(Text for analysis begins)

Here we can see Synopsys DC has chosen to use a different version of the parallel-prefix adder which is now optimized for both area and speed.

We can also look compare the critical path; you should be able to see that the design with the shorter clock period has many fewer levels of logic on the critical path.

% cd $TOPDIR/asic
% cat build-sec03-regincr/04-cadence-innovus-pnr/timing-setup.rpt
% cat build-sec03-regincr-decrease-clk/04-cadence-innovus-pnr/timing-setup.rpt

3.1. Flattening the Design

Let's modify our scripts to flatten our design and see how this impacts various metrics. We can run pyhflow to instantiate the flow scripts and then modify these flow scripts in the build directory. Use the shortest clock period that still meets timing from the previous case study.

% mkdir -p $TOPDIR/asic/build-sec03-regincr-flatten
% cd $TOPDIR/asic/build-sec03-regincr-flatten
% pyhflow --one-test --clock_period=0.400 ../designs/sec03-regincr.yml
% code 02-synopsys-dc-synth/run.tcl

Where XX is the shortest clock period which meets timing. We are currently using the following command in 02-synopsys-dc-synth/run.tcl to synthesize our design.

compile_ultra -no_autoungroup -gate_clock

Change this by removing -no_autoungroup.

compile_ultra -gate_clock

Now run the flow.

% cd $TOPDIR/asic/build-sec03-regincr-flatten
% ./run-flow

Revisit the post-synthesis gate-level netlist without flattening.

% cd $TOPDIR/asic
% less build-sec03-regincr-decrease-clk/02-synopsys-dc-synth/post-synth.v

Notice how the original gate-level netlist preserves the logical hierarchy. Now look at the post-synthesis gate-level netlist with flattening.

% cd $TOPDIR/asic
% less build-sec03-regincr-flatten/02-synopsys-dc-synth/post-synth.v

Now notice who all of the logical hierarchy is gone and all of the gates are in a single "flat" module. Compare the area without and with flattening.

(Text for analysis ends)
(Data begins)

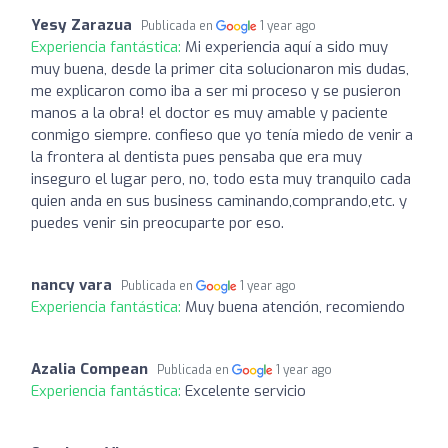
Yesy Zarazua
Publicada en
1 year ago
Experiencia fantástica:
Mi experiencia aquí a sido muy
muy buena, desde la primer cita solucionaron mis dudas,
me explicaron como iba a ser mi proceso y se pusieron
manos a la obra! el doctor es muy amable y paciente
conmigo siempre. confieso que yo tenía miedo de venir a
la frontera al dentista pues pensaba que era muy
inseguro el lugar pero, no, todo esta muy tranquilo cada
quien anda en sus business caminando,comprando,etc. y
puedes venir sin preocuparte por eso.
nancy vara
Publicada en
1 year ago
Experiencia fantástica:
Muy buena atención, recomiendo
Azalia Compean
Publicada en
1 year ago
Experiencia fantástica:
Excelente servicio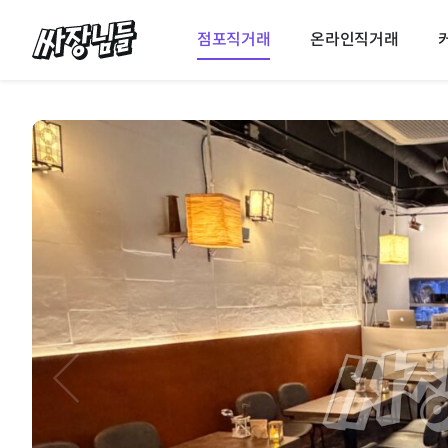
싸장님들
점포직거래
온라인직거래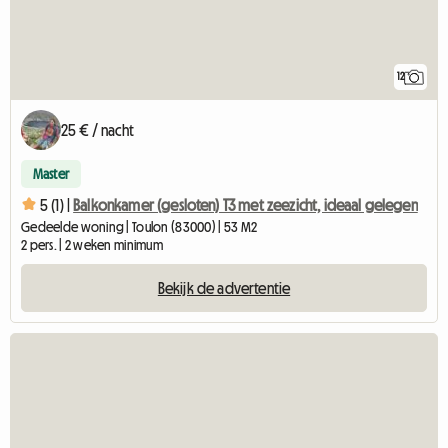
12
25 € / nacht
Master
5 (1) |
Balkonkamer (gesloten) T3 met zeezicht, ideaal gelegen
Gedeelde woning | Toulon (83000) | 53 M2
2 pers. | 2 weken minimum
Bekijk de advertentie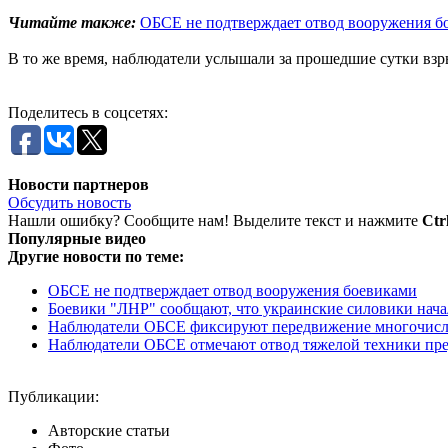
Читайте также:
ОБСЕ не подтверждает отвод вооружения б
В то же время, наблюдатели услышали за прошедшие сутки вз
Поделитесь в соцсетях:
Новости партнеров
Обсудить новость
Нашли ошибку? Сообщите нам! Выделите текст и нажмите
Ctr
Популярные видео
Другие новости по теме:
ОБСЕ не подтверждает отвод вооружения боевиками
Боевики "ЛНР" сообщают, что украинские силовики нача
Наблюдатели ОБСЕ фиксируют передвижение многочислен
Наблюдатели ОБСЕ отмечают отвод тяжелой техники пред
Публикации:
Авторские статьи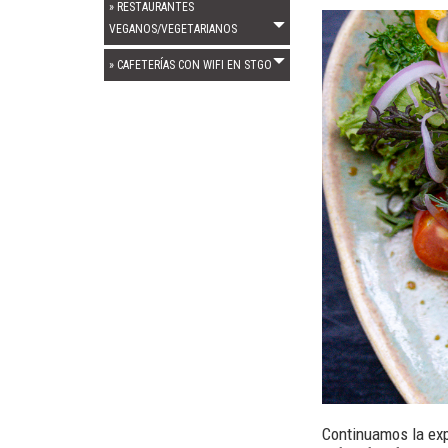
» RESTAURANTES
VEGANOS/VEGETARIANOS
» CAFETERÍAS CON WIFI EN STGO
Continuamos la ex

(Data ends)

| Check your understanding |
**1.** Reproduce the part of the design-flattening walkthrough starting at "compile_ultra -gate_clock" and ending at "netlist with flattening.", word for word.
**2.** Write what comes next in the design-flattening walkthrough, picking up after its last sentence.

| Exercise results |
**1.**
compile_ultra -gate_clock

Now run the flow.

% cd $TOPDIR/asic/build-sec03-regincr-flatten
% ./run-flow

Revisit the post-synthesis gate-level netlist without flattening.

% cd $TOPDIR/asic
% less build-sec03-regincr-decrease-clk/02-synopsys-dc-synth/post-synth.v

Notice how the original gate-level netlist preserves the logical hierarchy. Now look at the post-synthesis gate-level netlist with flattening.

**2.**
% cd $TOPDIR/asic
% cat build-sec03-regincr-decrease-clk/04-cadence-innovus-pnr/area.rpt
% cat build-sec03-regincr-flatten/04-cadence-innovus-pnr/area.rpt

Because the flattened module lacks logical hierarchy we cannot see the hierarchical breakdown. The advantage of flattening is that it can improve the area and also potentially enable a shorter clock period, but the disadvantage is that it significantly complicates our ability to deeply understand the area, energy, and timing of our designs and thus effectively explore an entire design space. So we will primarily turn off flattening in this course.

Note that if we wanted to make it easier to experiment with flattening, we could modify the synthesis step template like this:

{% if flatten is defined and flatten %}
compile_ultra -gate_clock
{% else %}
compile_ultra -no_autoungroup -gate_clock
{% endif %}

Then in your design YAML file you can add this to control whether flattening is turned on or off; or we can specify the value of the flatten parameter as a pyhflow command line option (i.e., with --flatten=true).

flatten : true

Students should feel free to modify the step templates and/or the design YAML files for their labs and/or projects to experiment with the ASIC flow.